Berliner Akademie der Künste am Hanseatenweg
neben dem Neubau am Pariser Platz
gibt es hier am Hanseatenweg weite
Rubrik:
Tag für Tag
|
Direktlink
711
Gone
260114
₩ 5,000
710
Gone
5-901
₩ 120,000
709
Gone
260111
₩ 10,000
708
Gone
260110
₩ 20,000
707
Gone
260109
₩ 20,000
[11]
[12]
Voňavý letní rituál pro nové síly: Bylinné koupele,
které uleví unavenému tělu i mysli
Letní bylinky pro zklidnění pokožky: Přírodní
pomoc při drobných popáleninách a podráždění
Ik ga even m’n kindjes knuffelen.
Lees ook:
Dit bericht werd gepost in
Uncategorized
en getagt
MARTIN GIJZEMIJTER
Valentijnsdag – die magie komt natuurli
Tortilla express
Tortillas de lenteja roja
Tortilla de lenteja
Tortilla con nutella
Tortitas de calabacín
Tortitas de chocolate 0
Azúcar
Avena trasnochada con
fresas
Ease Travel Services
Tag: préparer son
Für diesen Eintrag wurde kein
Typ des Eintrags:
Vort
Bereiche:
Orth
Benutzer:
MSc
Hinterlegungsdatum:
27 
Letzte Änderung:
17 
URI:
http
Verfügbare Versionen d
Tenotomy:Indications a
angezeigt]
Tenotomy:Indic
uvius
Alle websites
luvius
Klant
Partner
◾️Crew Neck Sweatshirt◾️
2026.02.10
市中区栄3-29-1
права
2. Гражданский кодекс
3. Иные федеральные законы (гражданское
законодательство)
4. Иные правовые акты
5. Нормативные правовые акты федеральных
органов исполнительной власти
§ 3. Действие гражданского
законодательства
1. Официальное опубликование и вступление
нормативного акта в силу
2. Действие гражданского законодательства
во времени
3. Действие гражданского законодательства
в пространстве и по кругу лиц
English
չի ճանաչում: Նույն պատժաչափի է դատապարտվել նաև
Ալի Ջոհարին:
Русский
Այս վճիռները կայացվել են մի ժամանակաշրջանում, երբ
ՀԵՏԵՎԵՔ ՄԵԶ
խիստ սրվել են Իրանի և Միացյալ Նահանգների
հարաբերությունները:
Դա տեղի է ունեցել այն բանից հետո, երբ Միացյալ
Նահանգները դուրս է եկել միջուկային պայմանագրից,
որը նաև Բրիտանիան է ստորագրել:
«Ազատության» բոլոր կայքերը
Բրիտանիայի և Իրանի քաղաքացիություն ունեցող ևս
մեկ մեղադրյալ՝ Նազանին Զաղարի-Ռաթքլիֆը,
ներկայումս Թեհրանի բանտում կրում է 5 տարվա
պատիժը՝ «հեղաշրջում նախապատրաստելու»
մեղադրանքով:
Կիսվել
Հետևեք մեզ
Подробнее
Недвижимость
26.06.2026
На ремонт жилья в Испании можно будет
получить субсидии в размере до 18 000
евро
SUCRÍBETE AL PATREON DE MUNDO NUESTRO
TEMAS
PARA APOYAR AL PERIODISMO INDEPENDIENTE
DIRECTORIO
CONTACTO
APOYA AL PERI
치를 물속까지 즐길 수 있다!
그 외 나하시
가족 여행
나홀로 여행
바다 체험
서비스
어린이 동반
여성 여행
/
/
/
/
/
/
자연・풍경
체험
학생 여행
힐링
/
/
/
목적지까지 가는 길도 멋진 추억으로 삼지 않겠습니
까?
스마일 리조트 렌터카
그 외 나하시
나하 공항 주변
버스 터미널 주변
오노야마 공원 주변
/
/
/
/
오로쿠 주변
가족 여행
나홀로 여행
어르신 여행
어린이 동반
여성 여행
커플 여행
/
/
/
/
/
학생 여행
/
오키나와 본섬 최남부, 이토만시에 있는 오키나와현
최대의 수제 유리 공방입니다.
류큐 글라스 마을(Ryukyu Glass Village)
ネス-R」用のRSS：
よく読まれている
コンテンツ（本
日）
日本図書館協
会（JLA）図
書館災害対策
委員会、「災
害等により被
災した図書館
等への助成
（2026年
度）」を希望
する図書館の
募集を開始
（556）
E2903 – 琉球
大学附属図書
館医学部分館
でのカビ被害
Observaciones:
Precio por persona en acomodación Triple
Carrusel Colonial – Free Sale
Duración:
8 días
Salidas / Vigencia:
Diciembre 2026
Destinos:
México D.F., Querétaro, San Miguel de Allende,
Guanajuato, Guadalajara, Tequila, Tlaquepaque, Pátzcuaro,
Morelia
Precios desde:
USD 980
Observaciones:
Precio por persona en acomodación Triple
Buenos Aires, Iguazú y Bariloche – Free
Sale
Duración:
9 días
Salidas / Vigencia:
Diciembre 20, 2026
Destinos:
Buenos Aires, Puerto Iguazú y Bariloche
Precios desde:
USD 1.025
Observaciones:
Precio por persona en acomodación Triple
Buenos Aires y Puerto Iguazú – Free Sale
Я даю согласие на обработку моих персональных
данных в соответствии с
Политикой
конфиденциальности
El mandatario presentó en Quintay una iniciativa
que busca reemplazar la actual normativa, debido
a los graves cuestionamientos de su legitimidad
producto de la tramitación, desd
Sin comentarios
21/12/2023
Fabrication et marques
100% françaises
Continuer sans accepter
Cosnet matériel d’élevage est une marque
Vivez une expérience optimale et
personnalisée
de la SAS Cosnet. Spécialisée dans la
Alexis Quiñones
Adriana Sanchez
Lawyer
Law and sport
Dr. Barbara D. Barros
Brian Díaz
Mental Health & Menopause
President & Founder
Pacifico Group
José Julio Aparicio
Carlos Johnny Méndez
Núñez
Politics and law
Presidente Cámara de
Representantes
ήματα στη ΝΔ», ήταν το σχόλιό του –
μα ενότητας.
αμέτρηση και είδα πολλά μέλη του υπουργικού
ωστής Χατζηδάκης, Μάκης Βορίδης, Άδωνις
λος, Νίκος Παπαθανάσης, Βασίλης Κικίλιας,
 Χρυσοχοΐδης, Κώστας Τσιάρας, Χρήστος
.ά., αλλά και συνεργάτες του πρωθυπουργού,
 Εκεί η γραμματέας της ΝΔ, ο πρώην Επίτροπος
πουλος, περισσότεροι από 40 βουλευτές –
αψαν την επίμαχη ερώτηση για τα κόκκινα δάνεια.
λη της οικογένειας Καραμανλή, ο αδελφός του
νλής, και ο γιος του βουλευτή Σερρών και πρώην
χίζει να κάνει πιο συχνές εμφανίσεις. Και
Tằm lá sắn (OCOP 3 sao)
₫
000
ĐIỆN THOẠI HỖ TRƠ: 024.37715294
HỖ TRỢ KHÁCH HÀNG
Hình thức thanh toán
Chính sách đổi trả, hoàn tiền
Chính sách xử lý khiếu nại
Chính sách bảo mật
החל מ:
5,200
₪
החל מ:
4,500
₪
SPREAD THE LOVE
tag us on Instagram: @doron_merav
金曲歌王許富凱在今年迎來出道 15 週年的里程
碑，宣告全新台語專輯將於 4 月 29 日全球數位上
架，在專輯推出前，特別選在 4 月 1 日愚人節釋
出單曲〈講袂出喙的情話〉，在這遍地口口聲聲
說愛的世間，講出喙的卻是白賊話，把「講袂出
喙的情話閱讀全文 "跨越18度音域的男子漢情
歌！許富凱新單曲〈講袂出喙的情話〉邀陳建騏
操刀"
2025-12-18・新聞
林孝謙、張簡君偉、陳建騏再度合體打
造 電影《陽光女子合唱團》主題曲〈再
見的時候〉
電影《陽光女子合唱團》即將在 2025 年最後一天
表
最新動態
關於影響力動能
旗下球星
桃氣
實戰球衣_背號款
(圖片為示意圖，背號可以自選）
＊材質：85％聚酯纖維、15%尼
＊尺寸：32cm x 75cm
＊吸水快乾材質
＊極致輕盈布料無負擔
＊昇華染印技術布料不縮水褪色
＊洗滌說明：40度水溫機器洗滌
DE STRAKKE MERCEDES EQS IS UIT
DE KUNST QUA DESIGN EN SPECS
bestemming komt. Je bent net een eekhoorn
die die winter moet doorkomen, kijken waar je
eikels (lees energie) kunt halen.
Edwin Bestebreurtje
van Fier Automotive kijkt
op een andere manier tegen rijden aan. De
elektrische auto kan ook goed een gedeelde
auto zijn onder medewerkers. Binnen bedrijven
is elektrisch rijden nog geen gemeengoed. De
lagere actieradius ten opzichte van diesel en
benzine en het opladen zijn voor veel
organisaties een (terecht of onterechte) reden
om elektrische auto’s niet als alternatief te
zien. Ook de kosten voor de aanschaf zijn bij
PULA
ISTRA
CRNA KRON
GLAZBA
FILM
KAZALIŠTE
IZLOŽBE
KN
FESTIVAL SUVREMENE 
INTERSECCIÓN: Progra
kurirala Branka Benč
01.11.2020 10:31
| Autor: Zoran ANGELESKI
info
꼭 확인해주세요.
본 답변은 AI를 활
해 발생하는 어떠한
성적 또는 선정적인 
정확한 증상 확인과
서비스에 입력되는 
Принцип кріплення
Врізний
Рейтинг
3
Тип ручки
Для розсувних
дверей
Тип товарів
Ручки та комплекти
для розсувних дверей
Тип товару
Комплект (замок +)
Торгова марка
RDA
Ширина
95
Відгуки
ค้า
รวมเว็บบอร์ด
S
_ _ _ _ _ _ _
The task:
Please gather each line from the entries above that contains the word "Иные". Case counts.

Task output:
3. Иные федеральные законы (гражданское
4. Иные правовые акты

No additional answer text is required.